O IGP 2024 indica que há hoje 56 conflitos a nível global e alerta para o facto de o mundo estar numa encruzilhada e que sem esforços concertados, existe o risco de um recrudescimento de grandes conflitos.

Na décima oitava edição do Índice Global da Paz, o pódio da lista de países mais pacíficos é ocupado pela Islândia, Irlanda e Áustria, de seguida surge a Nova Zelândia, Singapura, a Suíça, Portugal, a Dinamarca, a Eslovénia e a Malásia.

Os dez piores colocados no ranking são, em último lugar, o Iémen (163.º lugar) precedido do Sudão, Sudão do Sul, Afeganistão, Ucrânia, República Democrática do Congo, Rússia, Síria, Israel (155º) e Mali (154º).

O conflito na Faixa de Gaza teve um impacto muito forte na paz global, com Israel (155º lugar, uma queda de 11 posições) e a Palestina (145º, com queda de nove posições) a registarem uma forte deterioração no índice de paz. Equador (130º posição), Gabão (118º) e Haiti (143º) foram outros países com grandes deteriorações no índice de paz, segundo o estudo.

El Salvador (107º) teve a maior melhoria no índice, devido à evolução muito significativa no indicador da taxa de homicídios e à melhoria da percepção de segurança dos cidadãos ao longo dos últimos anos. Emirados Árabes Unidos (53º), Nicarágua (113º) e Grécia (40º) também registaram melhorias significativas na paz.

A Europa é a região mais pacífica do mundo e as zonas do Médio Oriente e o norte de África continuam a ser as menos pacíficas.

A América do Norte registou a maior deterioração média de todas as regiões. No entanto, apesar dessa deterioração, continua a ser a terceira região mais pacífica do mundo, atrás da Europa e Ásia-Pacífico.

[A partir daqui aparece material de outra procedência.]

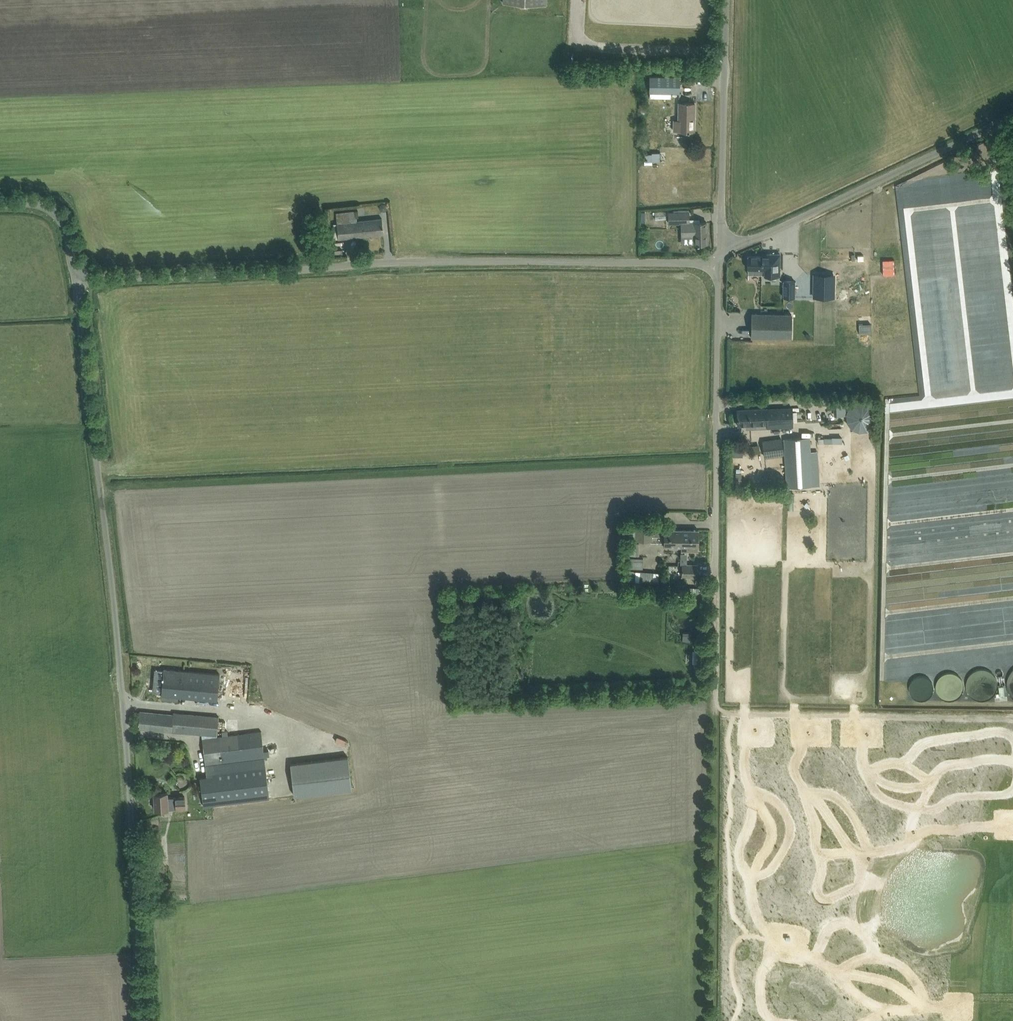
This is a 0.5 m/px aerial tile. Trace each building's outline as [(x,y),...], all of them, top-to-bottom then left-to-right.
[(649,76),(649,92),(679,93),(680,77),(670,76),(649,76)] [(674,131),(689,132),(689,131),(694,131),(695,103),(679,103),(678,121),(674,121),(674,131)] [(330,223),(332,239),(384,234),(382,219),(356,221),(355,212),(337,214),(338,223),(330,223)] [(697,244),(699,244),(699,243),(707,243),(706,222),(689,222),(689,212),(669,212),(669,224),(681,224),(682,237),(693,236),(694,244),(697,243),(697,244)] [(780,254),(768,253),(762,253),(762,256),(747,255),(747,268),(748,268),(748,274),(764,274),(764,276),(780,276),(780,254)] [(831,274),(816,274),(816,298),(831,298),(831,274)] [(784,280),(784,297),(795,297),(795,280),(784,280)] [(751,337),(791,338),(792,314),(752,313),(751,337)] [(858,323),(858,333),(871,333),(871,323),(858,323)] [(767,424),(767,427),(793,426),(792,407),(747,409),(737,410),(738,425),(748,425),(767,424)] [(809,437),(786,438),(787,487),(811,486),(810,462),(809,437)] [(782,439),(773,440),(763,441),(764,456),(783,454),(782,439)] [(681,546),(682,529),(664,529),(664,521),(636,520),(636,521),(630,521),(629,555),(639,555),(639,543),(636,543),(636,541),(651,541),(651,536),(663,536),(663,546),(681,546)] [(682,529),(681,546),(681,551),(688,551),(688,547),(690,547),(690,551),(698,551),(698,530),(682,529)] [(907,539),(907,559),(926,558),(926,539),(907,539)] [(680,564),(682,564),(681,576),(698,576),(698,564),(687,564),(687,553),(681,553),(680,564)] [(643,568),(643,558),(629,558),(629,568),(643,568)] [(614,571),(623,571),(623,563),(615,562),(614,571)] [(640,571),(640,572),(629,570),(628,581),(639,582),(659,584),(660,572),(640,571)] [(219,674),(164,668),(161,694),(217,699),(219,674)] [(219,718),(173,712),(173,714),(140,711),(138,728),(148,729),(202,735),(207,776),(200,777),(204,806),(213,805),(270,798),(265,760),(264,757),(270,756),(269,749),(264,750),(262,731),(228,735),(228,730),(222,731),(223,736),(217,737),(219,718)] [(341,739),(343,734),(331,731),(330,736),(341,739)] [(294,796),(351,789),(348,757),(291,763),(294,796)] [(167,792),(154,793),(155,810),(185,808),(185,796),(167,797),(167,792)]
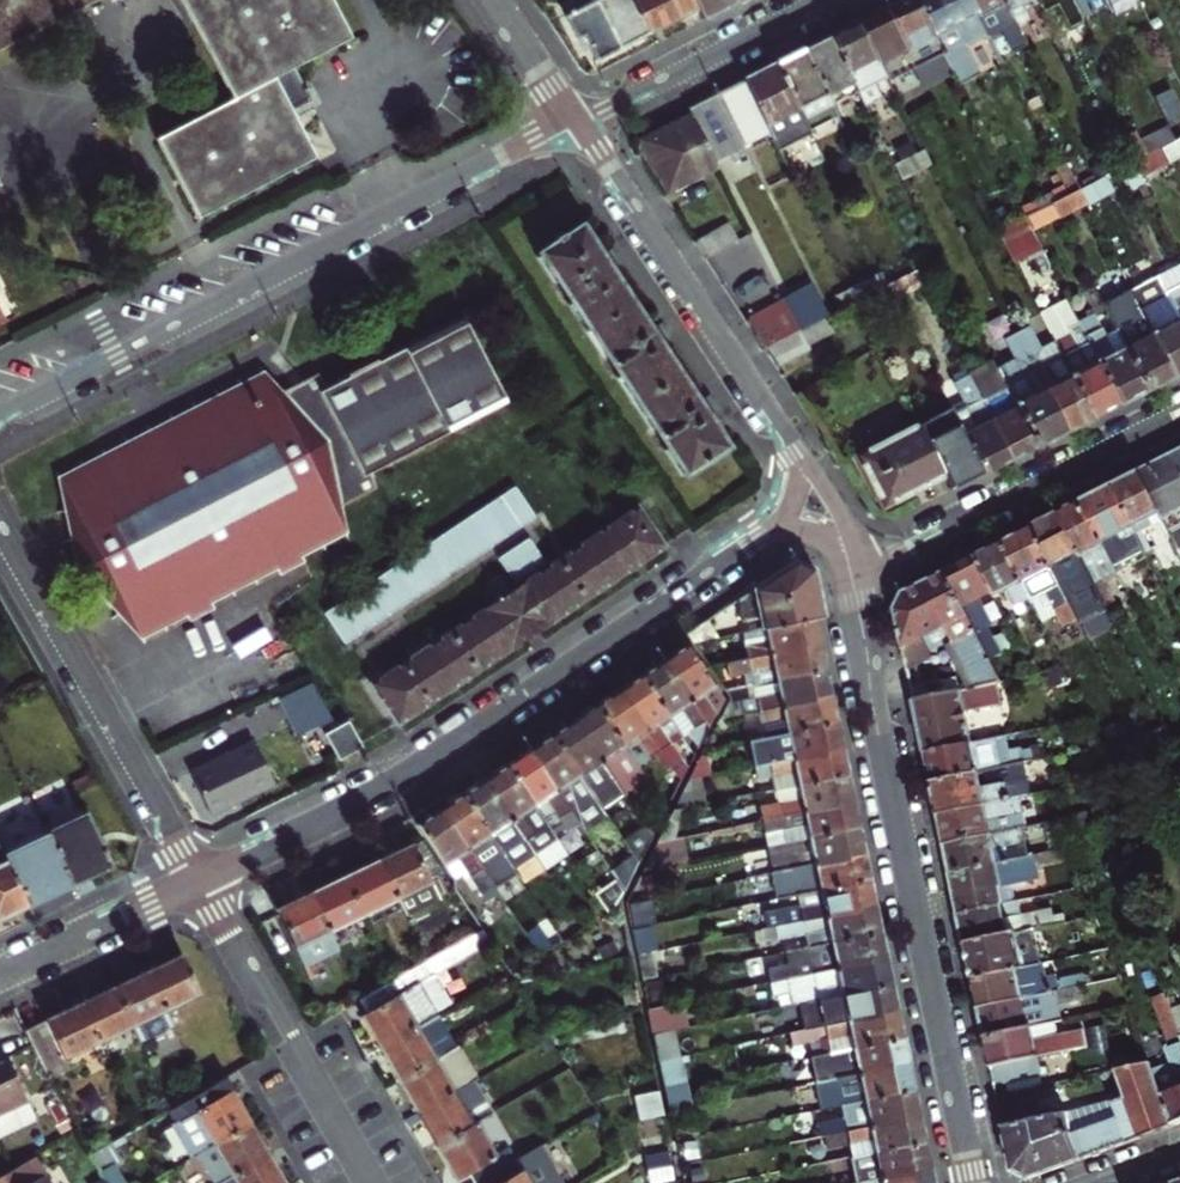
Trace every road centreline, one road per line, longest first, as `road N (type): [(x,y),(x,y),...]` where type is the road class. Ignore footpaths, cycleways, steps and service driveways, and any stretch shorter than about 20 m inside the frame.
road 1 (residential): [(199,881),(394,782),(770,531)]
road 2 (residential): [(576,121),(0,415)]
road 3 (residential): [(973,1182),(874,712),(852,564)]
road 4 (residential): [(806,459),(576,121)]
road 5 (residential): [(199,881),(0,532)]
road 6 (residential): [(852,564),(898,553),(1179,410)]
road 7 (residential): [(377,1182),(199,881)]
road 8 (residential): [(823,0),(576,121)]
road 9 (residential): [(0,976),(199,881)]
road 10 (residential): [(576,121),(495,0)]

O relatório concluiu também que muitas das condições que precedem os grandes conflitos estão mais elevadas em relação ao que tivemos desde a final da Segunda Guerra Mundial. Existem actualmente 56 conflitos activos, o maior número desde o final da Segunda Guerra Mundial, e temos também menos conflitos a serem resolvidos, seja militarmente ou através de acordos de paz.

Os conflitos também estão a tornar-se mais internacionalizados, com 92 países agora envolvidos em guerras para além das suas fronteiras, o maior número desde a criação do Índice Global da Paz em 2008, complicando os processos de negociação para uma paz duradoura e prolongando as hostilidades.

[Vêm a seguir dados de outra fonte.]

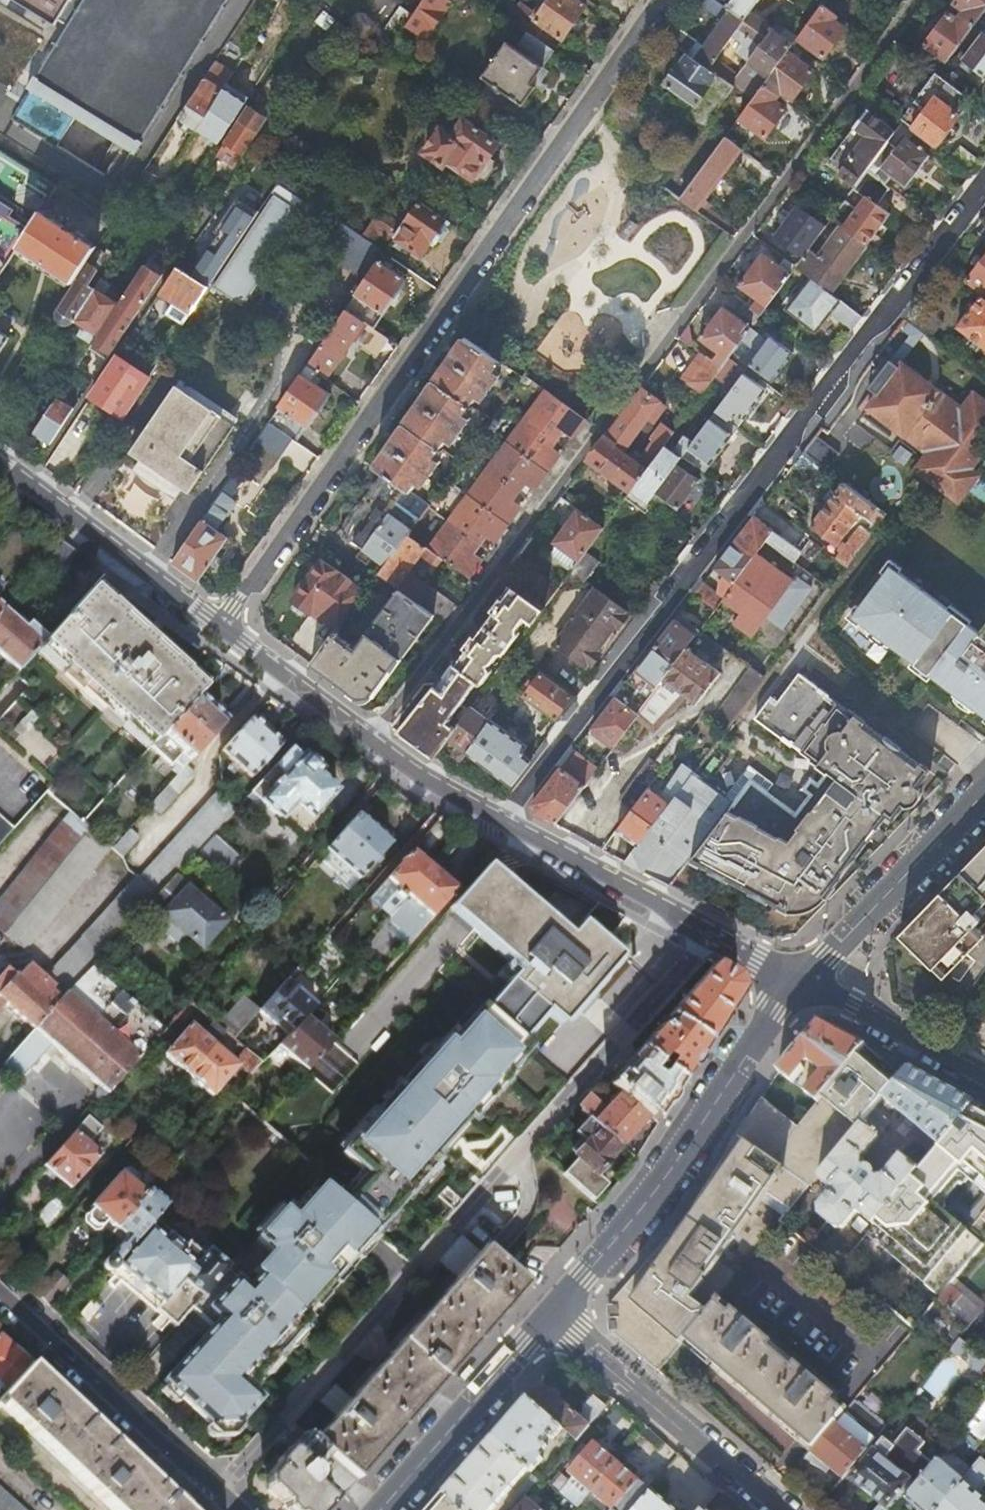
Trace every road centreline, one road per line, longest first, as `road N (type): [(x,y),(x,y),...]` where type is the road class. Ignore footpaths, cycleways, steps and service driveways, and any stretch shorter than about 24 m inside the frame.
road 1 (residential): [(503,821),(780,459),(805,412),(984,191)]
road 2 (residential): [(662,0),(220,626)]
road 3 (residential): [(219,1493),(710,934)]
road 4 (tertiary): [(798,981),(668,1174),(550,1315)]
road 5 (residential): [(220,626),(408,769),(503,821)]
road 6 (residential): [(219,1493),(0,1288)]
road 7 (residential): [(776,1509),(550,1315)]
road 8 (residential): [(0,461),(220,626)]
road 9 (tertiary): [(984,793),(798,981)]
road 10 (tertiary): [(550,1315),(381,1509)]
road 11 (residential): [(503,821),(710,934)]
road 12 (residential): [(798,981),(984,1079)]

“A internacionalização do conflito é impulsionada pelo aumento da competição entre grandes potências e pela ascensão de potências de nível médio, que estão a tornar-se mais activas nas suas regiões”, indicou o relatório.

Embora as medidas de militarização tenham melhorado durante os primeiros 16 anos do IGP, a tendência inverteu-se e em 2024 a militarização aumentou em 108 países. De acordo com o estudo, a combinação desses factores significa que a probabilidade de outro grande conflito é maior do que em qualquer momento desde o início do IGP.

Os resultados desse ano revelaram que o nível médio de paz deteriorou-se em 0,56%. Cerca de 65 países melhoraram o seu índice de paz, entretanto, 97 nações tiveram uma queda no ranking, o pior resultado num único ano desde o início do IGP.

O impacto económico da violência na economia global em 2023 foi de 19,1 biliões de dólares em termos de paridade de poder de compra (PPC). Este valor equivale a 13,5% da actividade económica mundial (produto mundial bruto) ou 2.380 dólares por pessoa.

As despesas militares e de segurança interna representaram mais de 74% do total impacto económico da violência, com os gastos militares respondendo por 8,4 biliões de dólares no ano passado.

Muitos países experimentaram enormes quedas no PIB como resultado de conflitos violentos durante 2023. A economia da Ucrânia encolheu cerca de 30% em 2022 como consequência da invasão russa, embora algumas estimativas sugiram que a guerra civil síria levou a uma queda de 85% do PIB.